Instructions to follow:
When you reach the line that contains "right shoulder: (548, 1312)" in the entries below, begin returning lines exactly as written and continue through the last one.

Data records
=== Begin Enclosure ===
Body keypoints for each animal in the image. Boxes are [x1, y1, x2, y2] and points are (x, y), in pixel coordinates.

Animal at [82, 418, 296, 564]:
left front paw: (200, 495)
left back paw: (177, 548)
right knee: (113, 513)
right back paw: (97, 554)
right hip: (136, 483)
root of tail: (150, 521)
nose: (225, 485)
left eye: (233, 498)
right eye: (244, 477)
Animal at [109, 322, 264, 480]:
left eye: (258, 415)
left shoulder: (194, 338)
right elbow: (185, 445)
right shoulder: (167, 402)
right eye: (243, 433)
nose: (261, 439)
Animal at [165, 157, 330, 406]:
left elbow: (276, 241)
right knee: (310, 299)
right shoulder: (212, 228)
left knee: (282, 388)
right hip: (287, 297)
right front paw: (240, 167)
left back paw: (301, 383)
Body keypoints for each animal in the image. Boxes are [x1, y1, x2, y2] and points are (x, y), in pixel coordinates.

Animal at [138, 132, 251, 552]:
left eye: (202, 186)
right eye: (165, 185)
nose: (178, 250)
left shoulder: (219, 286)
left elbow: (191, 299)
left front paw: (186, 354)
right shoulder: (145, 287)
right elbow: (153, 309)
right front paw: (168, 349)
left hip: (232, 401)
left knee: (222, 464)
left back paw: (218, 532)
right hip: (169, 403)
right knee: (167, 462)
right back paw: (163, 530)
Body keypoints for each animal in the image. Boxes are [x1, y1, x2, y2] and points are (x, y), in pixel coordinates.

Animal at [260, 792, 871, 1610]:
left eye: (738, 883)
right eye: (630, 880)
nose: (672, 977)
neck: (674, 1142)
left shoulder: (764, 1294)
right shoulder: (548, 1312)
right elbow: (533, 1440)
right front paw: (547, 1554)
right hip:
=== End Enclosure ===
Answer section:
right shoulder: (548, 1312)
right elbow: (533, 1440)
right front paw: (547, 1554)
right hip:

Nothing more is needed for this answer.